* [Information given]:
▬▬▬▬▬▬▬▬▬▬
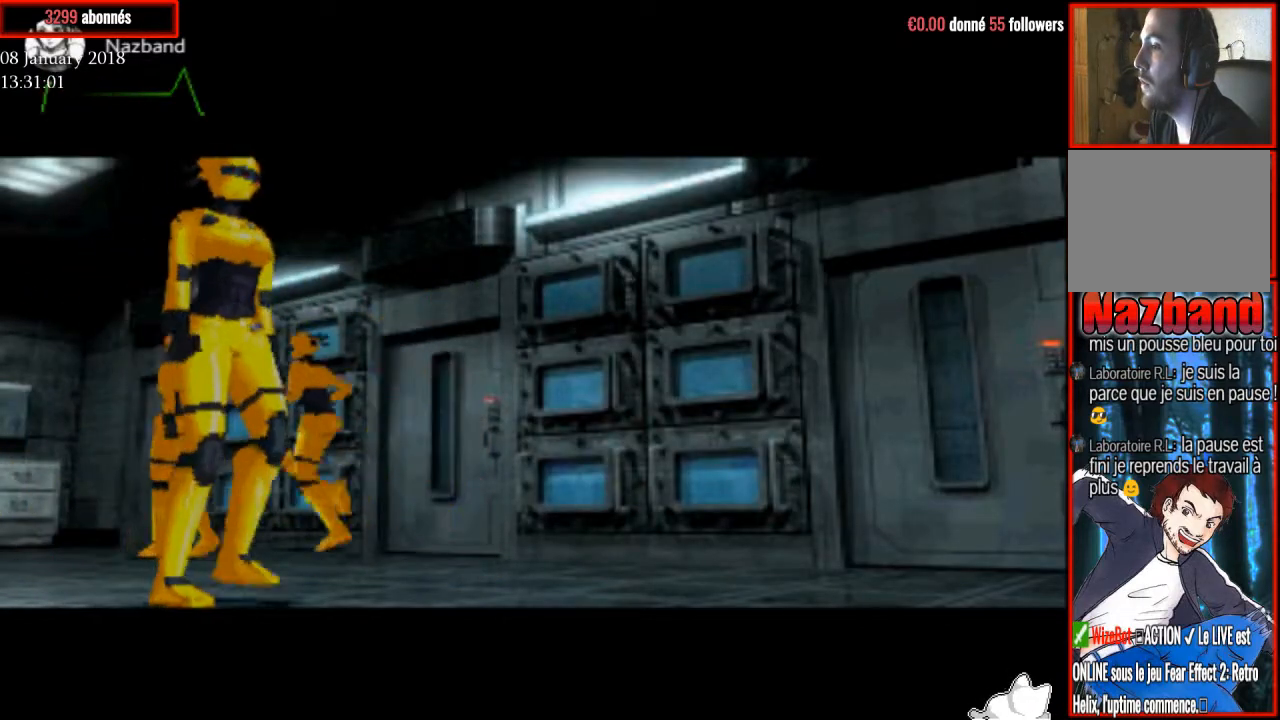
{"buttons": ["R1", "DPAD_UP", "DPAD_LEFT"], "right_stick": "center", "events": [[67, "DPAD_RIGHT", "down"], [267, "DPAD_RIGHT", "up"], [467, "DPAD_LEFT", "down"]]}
▬▬▬▬▬▬▬▬▬▬
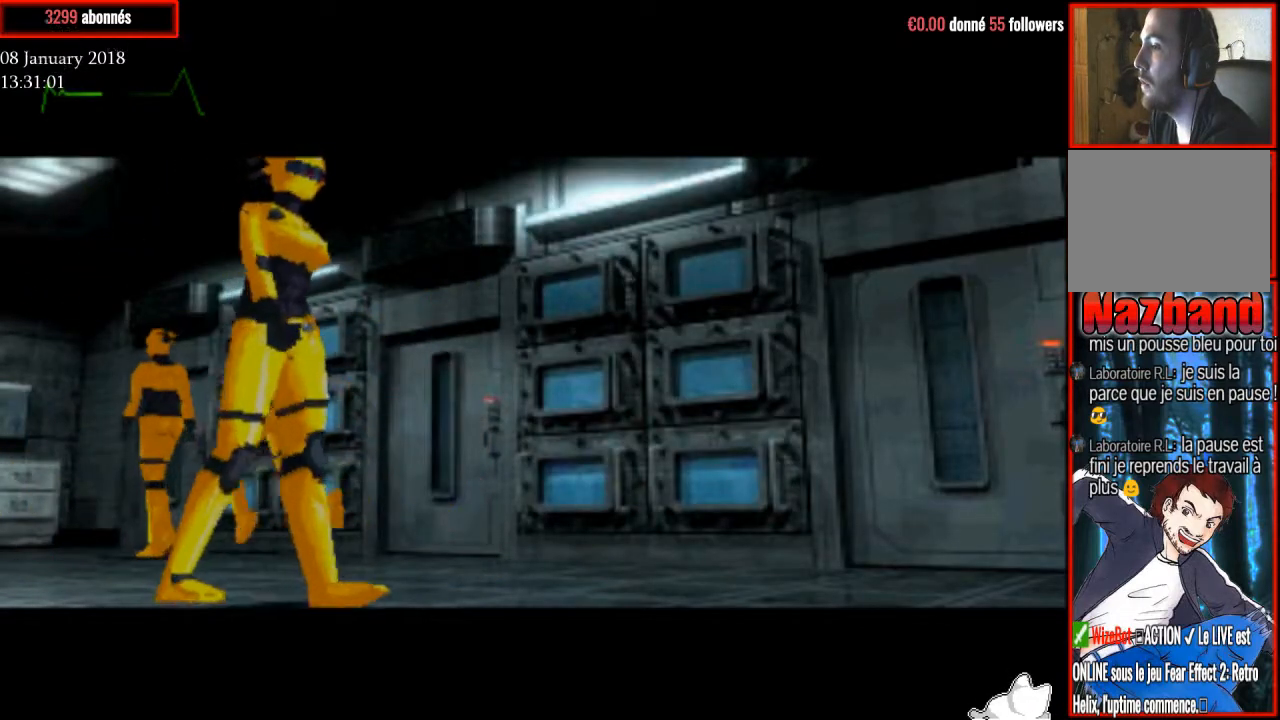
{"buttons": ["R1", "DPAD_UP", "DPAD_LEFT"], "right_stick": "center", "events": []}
▬▬▬▬▬▬▬▬▬▬
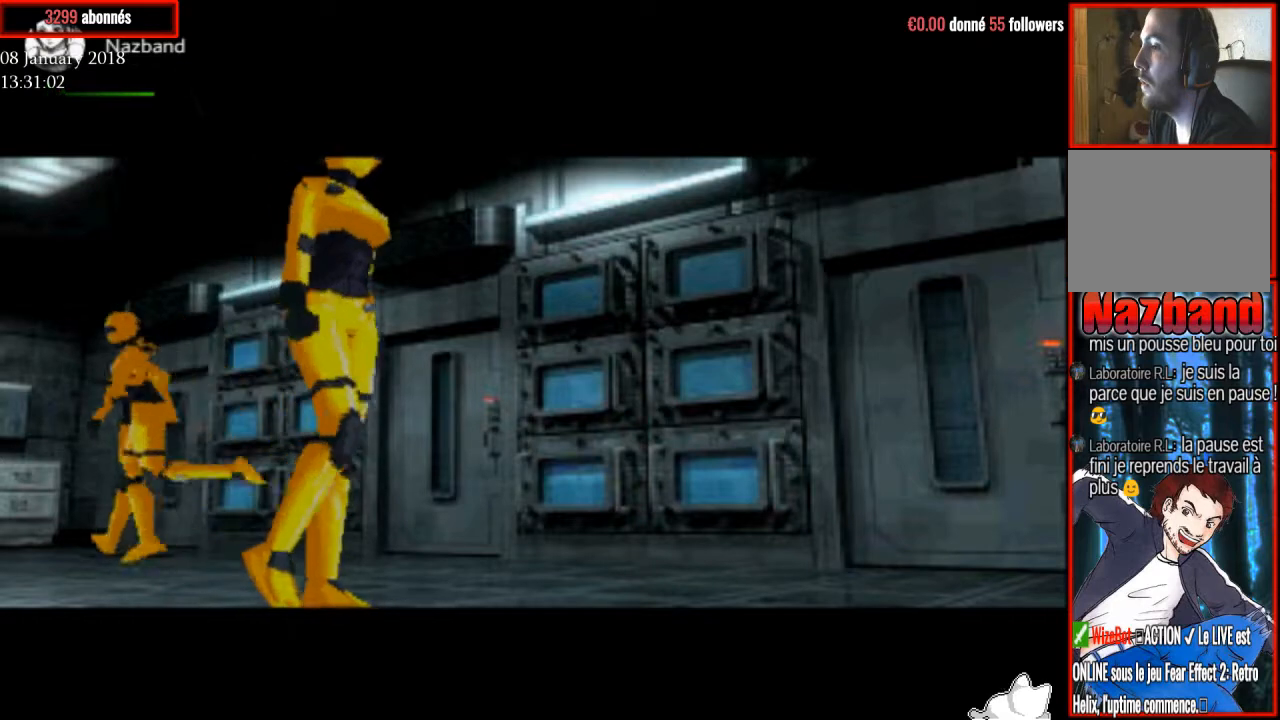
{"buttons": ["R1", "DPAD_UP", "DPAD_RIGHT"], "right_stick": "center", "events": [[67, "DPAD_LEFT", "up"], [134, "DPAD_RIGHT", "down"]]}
▬▬▬▬▬▬▬▬▬▬
* [Your instructions]:
Establish how many lines of the data above contain "down". State that number and no more.

* [Output for this task]:
2